Lightly grease love letter moulds with a piece of muslin cloth dipped in oil. Heat mould over charcoal fire.
When heated, place the moulds open over a bowl of batter and pour a ladelful of batter onto the mould. Close the mould tightly and bake over charcoal fire for about half a minute on each side.
When golden in colour, remove and immediately fold into a quarter. Press lightly with a tin cover to level the surface.
Cool and store in an air-tight container or tin.*

----------


## Miss_Sweet

*Red Velvet Ice*

*2 pounds fresh cranberries
4 cups unsweetened apple juice (seperate into 2 cups each)
3/4 cup of sugar
1 teaspoon grated orange rind

Wash cranberries, combine with only 2 cups apple juice and sugar in a large pot. Cook on high/medium high until cranberries pop...about 8 minutes. Put through a food mill. Add remaining ingredients and chill. Put this mixture into an electric freezer or a hand cranked one. Read the directions on your freezer for the time or crank till it freezes.
Serve frozen mixture in champagne glasses. It will work 

*

----------


## Miss_Sweet

*Cherries Valentines*

*1 1/2 cup Cherries, pitted
2 med Peaches, halved pitted
1/2 cup Orange juice
4 ea Orange wedges
4 ea Cherries with stems

Place cherries and peaches in a blender with the orange juice. Blend at medium speed until creamy.

Pour mixture into custard glasses. Top each glass with an orange wedge a whole cherry.

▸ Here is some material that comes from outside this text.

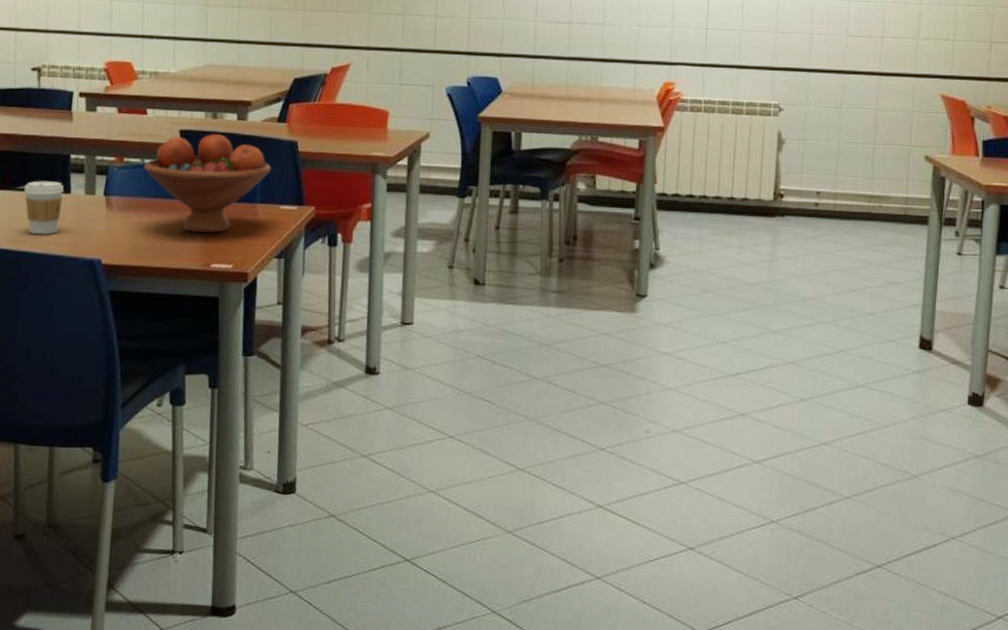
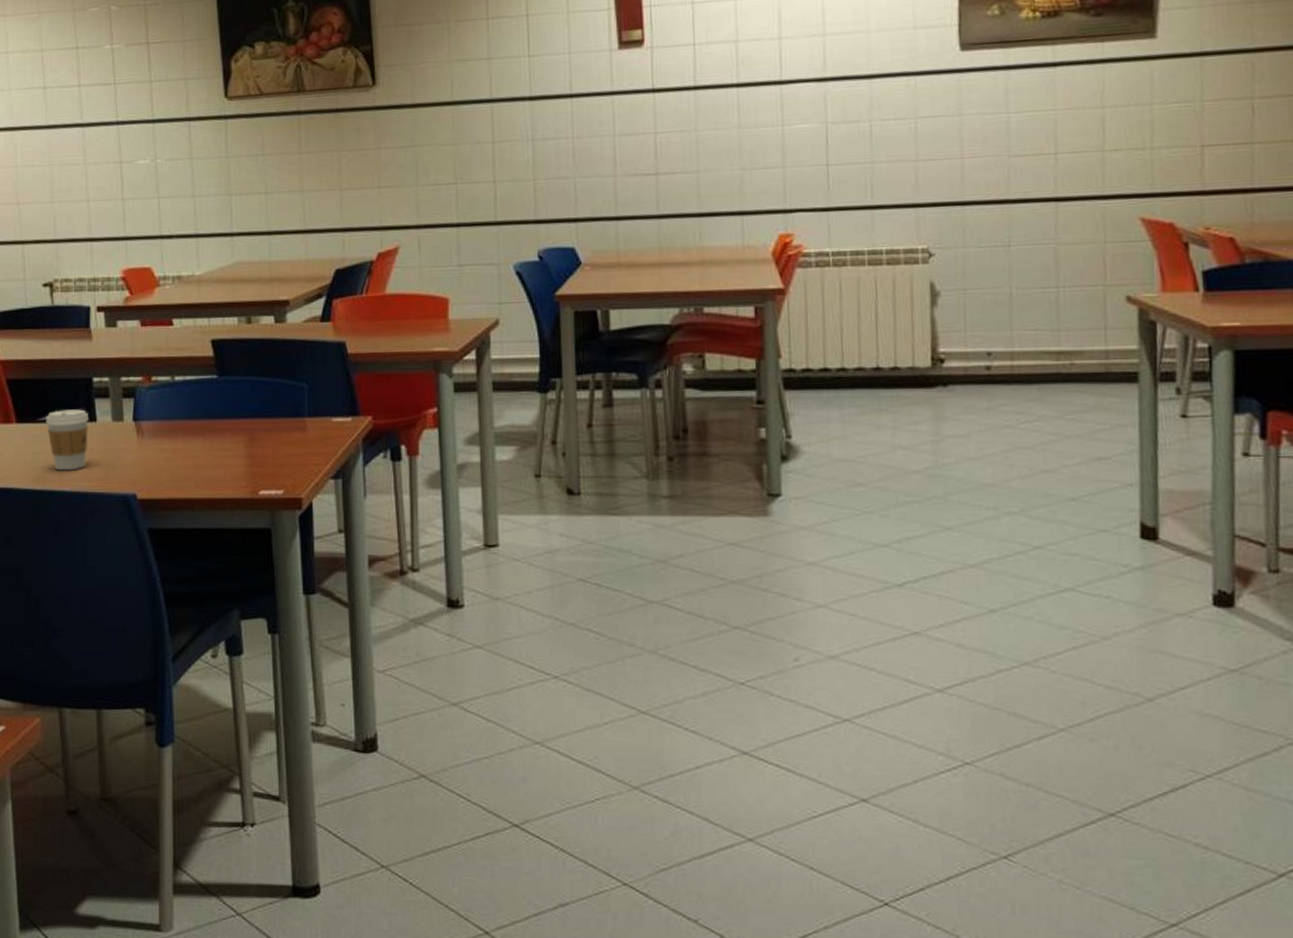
fruit bowl: present [144,133,271,234] -> none [174,340,318,457]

Serve immediately or store in the fridge with each custard glass tightly covered. Will keep for 3 to 5 days.*

----------


## Miss_Sweet

*Chocolate Lover's Mousse*

1 teaspoon unflavored gelatin, 1 tablespoon cold water, 2 tablespoons boiling water, 1/2 cup sugar, 1/4 cup cocoa,
1 cup whipping cream, 1 teaspoon vanilla extract, shaved chocolate

In a small bowl sprinkle the gelatin over the cold water and let stand 1 minute.
Add the boiling water and stir until gelatin is dissolved.
In a separate bowl stir together the sugar, cocoa, whipping cream, and vanilla.
Beat on medium speed of an electric mixer, scraping the bottom of the bowl occasionally, until the mixture is stiff.
Add the gelatin mixture and beat until well blended.
Spoon into dessert dishes or champagne glasses.
Sprinkle with shaved chocolate.
Chill 1 hour before serving.

----------


## Muzi

I can't wait to get a new gd lol

----------


## Miss_Sweet

lolz...r u sure she ll make u these love recipes?  :Wink:

----------


## Muzi

i was tlkin bout me makin em for her cuz i love cookin lol

----------


## Miss_Sweet

oooh...kool :Big Grin:

----------


## Muzi

yes som guys do lik cookin hehe

----------


## Miss_Sweet

yeah i knw dat :Stick Out Tongue:

----------


## Muzi

good girl lol

----------